One of the most important approaches in recommender systems and graph analysis is matrix factorization. Alternating least squares (ALS) is a basic approach for learning matrix factorization parameters. This method is noted for its excellent efficiency, scaling linearly in rows, columns, and non-zero numbers, making it suitable for large-scale challenges.
Deep learning’s recent success has sparked a new surge of research and development in hardware accelerators. Novel ways for allocating computation and model weights have been investigated as the training set and model sizes rise.
A new Google study presents ALX, an open-source library developed in JAX that uses Tensor Processing Unit (TPU) hardware accelerators to enable efficient distributed matrix factorization using Alternating Least Squares. WebGraph is a large-scale, link-prediction dataset created by the team to stimulate more study into strategies for dealing with very large-scale sparse matrices.
The suggested matrix factorization method is inspired by TPUs’ appealing features, which the team characterizes as follows:
- A TPU pod has adequate distributed memory to accommodate sharded embedding tables that are very large.
- TPUs are designed for tasks that benefit from data parallelism. For example, solving a big batch of the system of linear equations is a key process in Alternating Least Squares.
- TPU chips are directly coupled via specialized, high-bandwidth, low-latency interconnects. This allows gather and scatter operations to be performed over a large distributed embedding table stored in TPU memory.

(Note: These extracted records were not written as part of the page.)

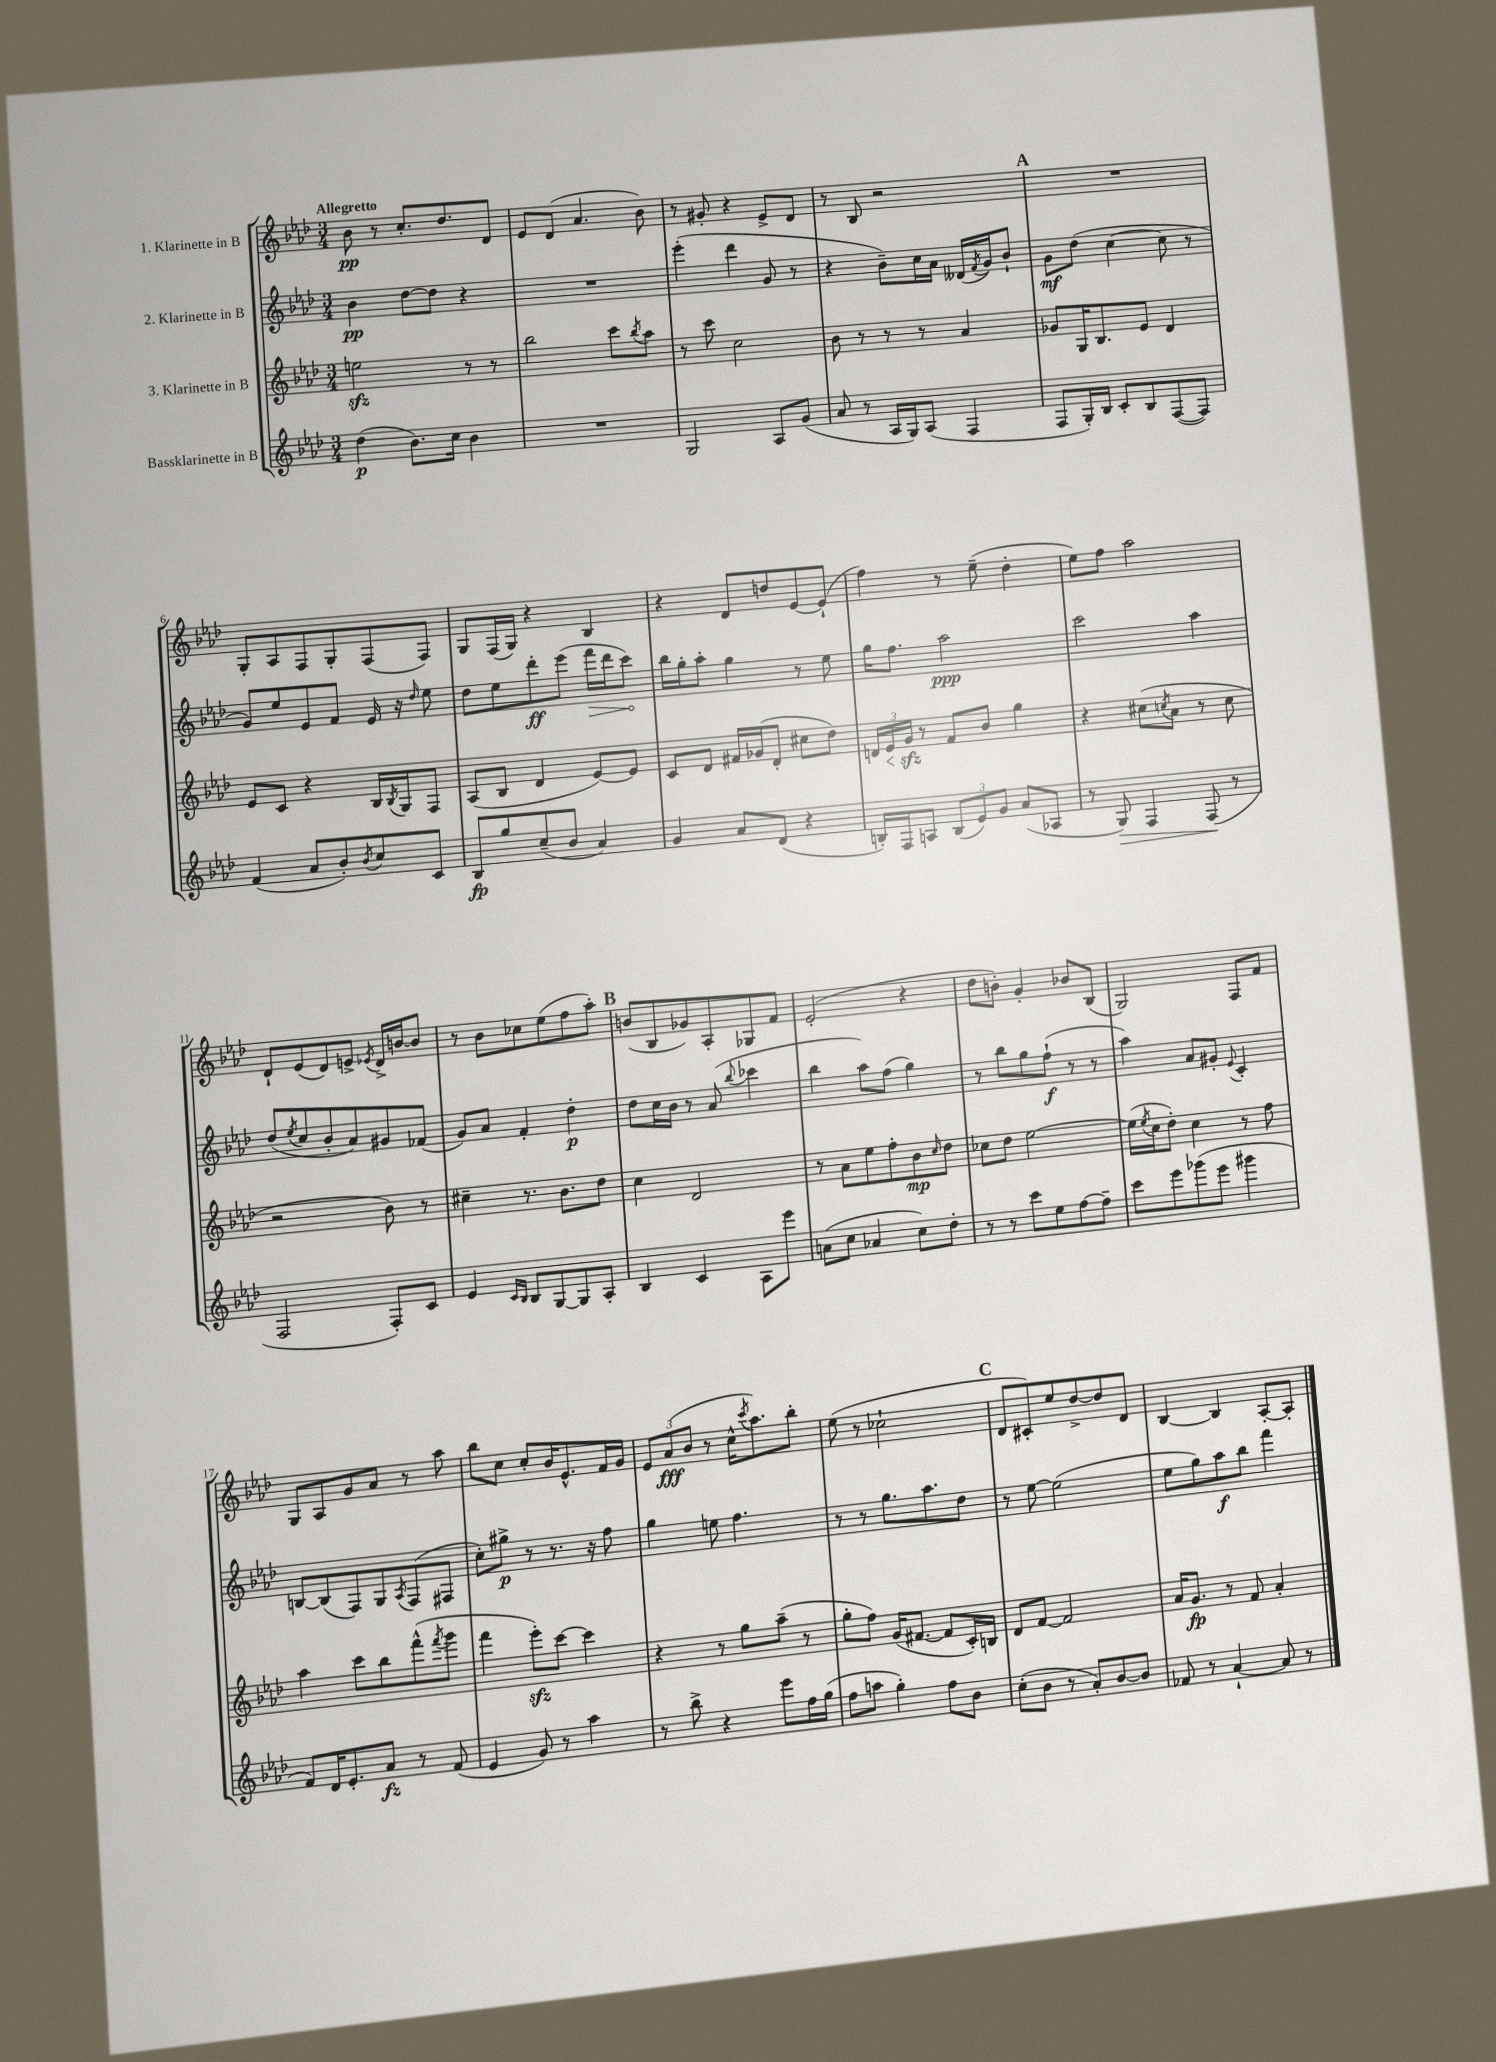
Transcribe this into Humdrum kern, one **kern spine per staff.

**kern	**dynam	**kern	**dynam	**kern	**dynam	**kern	**dynam
*part4	*part4	*part3	*part3	*part2	*part2	*part1	*part1
*staff4	*staff4	*staff3	*staff3	*staff2	*staff2	*staff1	*staff1
*I"Bassklarinette in B	*	*I"3. Klarinette in B	*	*I"2. Klarinette in B	*	*I"1. Klarinette in B	*
*clefG2	*	*clefG2	*	*clefG2	*	*clefG2	*
*k[b-e-a-d-]	*	*k[b-e-a-d-]	*	*k[b-e-a-d-]	*	*k[b-e-a-d-]	*
*M3/4	*	*M3/4	*	*M3/4	*	*M3/4	*
=1	=1	=1	=1	=1	=1	=1	=1
!	!	!	!	!	!	!LO:TX:a:B:t=Allegretto	!
(4dd-\	p	2eenzz\	.	4b-\	pp	8b-\	pp
.	.	.	.	.	.	8r	.
8.b-\L)	.	.	.	[8dd-\L	.	8.cc'/L	.
.	.	.	.	8dd-\J]	.	.	.
16cc\Jk	.	.	.	.	.	8.dd-/	.
4b-\	.	8r	.	4r	.	.	.
.	.	8r	.	.	.	8d-/J	.
=2	=2	=2	=2	=2	=2	=2	=2
2.r	.	2bb-\	.	2.r	.	8e-/L	.
.	.	.	.	.	.	(8d-/J	.
.	.	.	.	.	.	4.a-/	.
.	.	8ccc\L	.	.	.	.	.
.	.	8qbb-/	.	.	.	.	.
.	.	8aa-\J	.	.	.	8b-\)	.
=3	=3	=3	=3	=3	=3	=3	=3
2G/	.	8r	.	(4eee-'\	.	8r	.
.	.	8ccc\	.	.	.	8g#X'/	.
.	.	2cc\	.	4ddd-\	.	4r	.
8A-/L	.	.	.	8g/	.	8e-^/L	.
(8g/J	.	.	.	8r	.	8d-/J	.
=4	=4	=4	=4	=4	=4	=4	=4
8a-/	.	8b-\	.	4r	.	8r	.
8r	.	8r	.	.	.	8B-/	.
16A-/LL	.	8r	.	8b-~\L)	.	2r	.
16G/J)	.	.	.	.	.	.	.
(8A-/J	.	8r	.	16cc\L	.	.	.
.	.	.	.	16a-\JJ	.	.	.
4F/	.	4a-/	.	(16d--X/LL	.	.	.
.	.	.	.	8qf/	.	.	.
.	.	.	.	16g/J)	.	.	.
.	.	.	.	8b-`/J	.	.	.
!!LO:REH:place=s1:t=A
=5	=5	=5	=5	=5	=5	=5	=5
8F/L	.	8g-X/L	.	8g\L	mf	2.r	.
16G'/L)	.	16G/K	.	(8dd-\J	.	.	.
16B-/JJ	.	8.B-/	.	.	.	.	.
8c'/L	.	.	.	[4cc\	.	.	.
8B-/	.	8e-/J	.	.	.	.	.
([8F/	.	4d-/	.	8cc\]	.	.	.
8F/J])	.	.	.	8r	.	.	.
!!LO:LB:g=z
=6	=6	=6	=6	=6	=6	=6	=6
(4f/	.	8e-/L	.	8g/L)	.	8G'/L	.
.	.	8c/J	.	8ee-/	.	8A-/	.
8a-/L	.	4r	.	8e-/	.	8F/	.
8b-'/)	.	.	.	8f/J	.	8G'/	.
8qb-/	.	.	.	.	.	.	.
8cc/	.	16B-/LL	.	16e-/	.	(8F/	.
.	.	8qB-/	.	.	.	.	.
.	.	16G/J	.	16r	.	.	.
.	.	.	.	16qqdd-/	.	.	.
8c/J	.	8F/J	.	8ee-\	.	8F/J)	.
=7	=7	=7	=7	=7	=7	=7	=7
8B-/L	fp	(8A-/L	.	8dd-\L	.	8G/L	.
8gg/	.	8B-/J	.	8ee-\	.	(16F/L	.
.	.	.	.	.	.	16G/JJ)	.
(8cc~/	.	4d-/	.	8ddd-'\	ff	4r	.
8b-/J	.	.	.	(8eee-\J	.	.	.
!	!	!	!	!	!LO:HP:b	!	!
4a-/)	.	[8e-/L)	.	16fff\LL	>	4B-/	.
.	.	.	.	16ddd-\J	.	.	.
.	.	8e-/J]	.	8ccc\J)	.	.	.
.	.	.	.	.	]	.	.
=8	=8	=8	=8	=8	=8	=8	=8
4g/	.	8c/L	.	16bb-\LL	.	4r	.
.	.	.	.	16gg'\J	.	.	.
.	.	8d-/J	.	8aa-'\J	.	.	.
8a-/L	.	16f#X/LL	.	4gg\	.	8d-/L	.
.	.	(16g-X/J	.	.	.	.	.
(8d-/J	.	8d-'/J	.	.	.	8ddn/	.
4r	.	8cc#X\L	.	8r	.	[8e-/	.
.	.	8dd-\J)	.	8ee-\	.	(8e-`/J]	.
=9	=9	=9	=9	=9	=9	=9	=9
16Bn'/LL)	.	24dn/LL	.	16gg\KL	.	4ff\)	.
!	!	!	!LO:HP:b	!	!	!	!
.	.	24e-/	<	.	.	.	.
16F/J	.	.	.	8.ff\J	.	.	.
.	.	24gzz/JJ	.	.	.	.	.
8An/J	.	8r	[	.	.	.	.
(12B/L	.	8f/L	.	2aa-\	ppp	8r	.
12e-/)	.	.	.	.	.	.	.
.	.	8b-/J	.	.	.	(8ee-~\	.
12g/J	.	.	.	.	.	.	.
(8a-/L	.	4gg\	.	.	.	4dd-'\	.
8A-X/J	.	.	.	.	.	.	.
=10	=10	=10	=10	=10	=10	=10	=10
8r	.	4r	.	2ccc\	.	8ee-\L)	.
!	!LO:HP:b	!	!	!	!	!	!
8G/)	>	.	.	.	.	8ff\J	.
4F/	.	(8cc#X\L	.	.	.	2aa-\	.
.	.	8qccn/	.	.	.	.	.
.	.	8a-\J	.	.	.	.	.
(8F/	.	8r	.	4aa-\	.	.	.
8r	]	8cc\	.	.	.	.	.
!!LO:LB:g=z
=11	=11	=11	=11	=11	=11	=11	=11
2F/	.	2r	.	(8dd-/L	.	8d-`/L	.
.	.	.	.	8qee-/	.	.	.
.	.	.	.	8cc/	.	(8e-/	.
.	.	.	.	8b-'/	.	8d-/)	.
.	.	.	.	8a-/)	.	8en^/J	.
.	.	.	.	.	.	8qe-X/	.
8F'/L)	.	8b-\)	.	8g#X/	.	16d-^/LL	.
.	.	.	.	.	.	[16bn/J	.
8c/J	.	8r	.	(8f-X/J	.	8b/J]	.
=12	=12	=12	=12	=12	=12	=12	=12
4e-/	.	4cc#X~\	.	8g/L)	.	8r	.
.	.	.	.	8a-/J	.	8b-\L	.
16qqc/LL	.	.	.	.	.	.	.
16qqB-/JJ	.	.	.	.	.	.	.
8B-/L	.	8.r	.	4f'/	.	8cc-X\	.
[8G/	.	.	.	.	.	(8ee-\	.
.	.	8.b-\L	.	.	.	.	.
8G/]	.	.	.	4dd-'\	p	8ff\	.
8A-'/J	.	8dd-\J	.	.	.	8aa-'\J)	.
!!LO:REH:place=s1:t=B
=13	=13	=13	=13	=13	=13	=13	=13
4B-/	.	4cc\	.	8dd-\L	.	(8bn/L	.
.	.	.	.	16cc\L	.	8B-/	.
.	.	.	.	16b-\JJ	.	.	.
4c/	.	2d-/	.	8r	.	8g-X/)	.
.	.	.	.	(8a-/	.	8A-'/	.
.	.	.	.	8qqbb-/	.	.	.
8A-\L	.	.	.	4ccc-X\	.	8G-X/	.
8eee-\J	.	.	.	.	.	8f/J	.
=14	=14	=14	=14	=14	=14	=14	=14
(8an\L	.	8r	.	4bb-\	.	(2e-'/	.
8cc\J	.	8a-\L	.	.	.	.	.
4a-X/	.	8ee-\	.	8aa-\L)	.	.	.
.	.	8ff'\	.	(8ff\J	.	.	.
8cc\L)	.	8b-\	mp	4gg\)	.	4r	.
.	.	16qqcc/	.	.	.	.	.
8dd-'\J	.	8dd-\J	.	.	.	.	.
=15	=15	=15	=15	=15	=15	=15	=15
8r	.	8cc-X\L	.	8r	.	8dd-\L	.
8r	.	8dd-\J	.	8bb-\L	.	8bn'\J)	.
8ccc\L	.	[2ee-\	.	8gg\	.	4g'/	.
8ee-\	.	.	.	(8ff`\J	f	.	.
[8ff\	.	.	.	8r	.	8b-X/L	.
8ff~\J]	.	.	.	8r	.	(8B-/J	.
=16	=16	=16	=16	=16	=16	=16	=16
8ccc\L	.	(16ee-\LL]	.	4aa-\)	.	2G/)	.
.	.	8qee-/	.	.	.	.	.
.	.	16cc\J	.	.	.	.	.
8eee-\	.	8dd-'\J)	.	.	.	.	.
(8ggg-X\	.	4cc\	.	8a-/L	.	.	.
8eee-\J	.	.	.	8g#X'/J	.	.	.
.	.	.	.	8qqe-/	.	.	.
4ggg#X\	.	8r	.	4c'/	.	8F/L	.
.	.	8ff\	.	.	.	8f/J	.
!!LO:LB:g=z
=17	=17	=17	=17	=17	=17	=17	=17
8f/L)	.	4aa-\	.	[8Bn/L	.	8G/L	.
16d-/K	.	.	.	(8B/]	.	8A-/	.
8.e-'/	.	.	.	.	.	.	.
.	.	8ccc\L	.	8F/)	.	8g/	.
8a-/J	fz	8bb-\	.	8G/	.	8a-/J	.
.	.	.	.	8qA-/	.	.	.
8r	.	(8fff^^\	.	(8F/	.	8r	.
.	.	8qfff/	.	.	.	.	.
(8f/	.	8ggg\J	.	8F#X/J	.	8aa-\	.
=18	=18	=18	=18	=18	=18	=18	=18
4e-/	.	4fff\	.	8cc'\L)	.	8bb-\L	.
.	.	.	.	8gg#X^\J	p	8cc\J	.
8g/)	.	8eee-zz'\L)	.	8r	.	8cc'/L	.
8r	.	[8ccc\J	.	8.r	.	16b-/K	.
.	.	.	.	.	.	8.e-^^/	.
4aa-\	.	4ccc\]	.	.	.	.	.
.	.	.	.	16r	.	.	.
.	.	.	.	8ff\	.	16f/L	.
.	.	.	.	.	.	16g/JJ	.
=19	=19	=19	=19	=19	=19	=19	=19
8r	.	4r	.	4gg\	.	12e-/L	.
.	.	.	.	.	.	(12a-/	fff
8bb-^\	.	.	.	.	.	.	.
.	.	.	.	.	.	12b-/J	.
4r	.	8r	.	8een\	.	8r	.
.	.	8gg\L	.	4.ff\	.	16cc^^\KL	.
.	.	.	.	.	.	8qccc/	.
.	.	.	.	.	.	8.aa-\)	.
8eee-\L	.	(8aa-~\J	.	.	.	.	.
16ff\L	.	8r	.	.	.	8bb-'\J	.
(16gg\JJ	.	.	.	.	.	.	.
=20	=20	=20	=20	=20	=20	=20	=20
8ff\L	.	8gg'\L	.	8r	.	(8ee-\	.
8aan\J	.	8ff\J)	.	8r	.	8r	.
4gg'\)	.	(16g/KL	.	8.gg\L	.	2cc-X`\	.
.	.	[8.f#X/J	.	.	.	.	.
.	.	.	.	8.aa-\	.	.	.
8ff\L	.	8f#/L]	.	.	.	.	.
8b-\J	.	16c'/L)	.	8dd-\J	.	.	.
.	.	16Bn/JJ	.	.	.	.	.
!!LO:REH:place=s1:t=C
=21	=21	=21	=21	=21	=21	=21	=21
(8cc'\L	.	8d-/L	.	8r	.	8d-/L	.
8b-\J	.	[8f/J	.	[8ee-\	.	8c#X'/)	.
8r	.	2f/]	.	(2ee-\]	.	8ee-/	.
8a-'/L)	.	.	.	.	.	[8dd-^/	.
[8b-/	.	.	.	.	.	8dd-/]	.
8b-/J]	.	.	.	.	.	8d-/J	.
=22	=22	=22	=22	=22	=22	=22	=22
8f-X/	.	16a-/KL	.	8ee-\L	.	[4B-/	.
.	.	8.g/J	fp	.	.	.	.
8r	.	.	.	8gg\)	.	.	.
[4a-`/	.	8r	.	8aa-\	f	4B-/]	.
.	.	8f/	.	8bb-\J	.	.	.
8a-/]	.	4a-'/	.	4fff\	.	[8A-'/L	.
8r	.	.	.	.	.	8A-'/J]	.
==	==	==	==	==	==	==	==
*-	*-	*-	*-	*-	*-	*-	*-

- Traditional ML workloads need a highly dependable distributed arrangement because any node failure can cause the training process to halt. A cluster of TPUs can fulfill this.
All these properties allow the sharding of a large embedding table among all available devices without worrying about replication or fault tolerance.
The team proposes a distributed matrix factorization technique that uses the Alternating Least Squares (ALS) approach for learning matrix factorization parameters to fully utilize available TPU memory. Both user and item embedding tables are uniformly sharded among TPU cores using this manner. Many hosts (each connected to 8 TPU cores) are used in a pod configuration process when a data batch is fed from the host CPU to the attached TPU devices. They ensure that the computational flow is identical and parallelized across multiple batches transmitted to the TPU devices.
To evaluate their work at scale, the team developed WebGraph. This includes a large-scale link prediction dataset comprised of Common Crawl data collected from the Internet and multiple WebGraph variations based on location and sparsity qualities of sub-graphs.
As the number of accessible TPU cores grew, the team looked at the scalability properties of WebGraph variations in terms of training time. According to the experimental data, one epoch of the largest WebGraph version, WebGraph-sparse (365M x 365M sparse matrix), takes roughly 20 minutes to complete with 256 TPU cores, indicating that ALX may safely scale to matrices up to 1B × 1B in size.
The team hopes that their work will spur more research and development into scalable large-scale matrix factorization algorithms and implementations.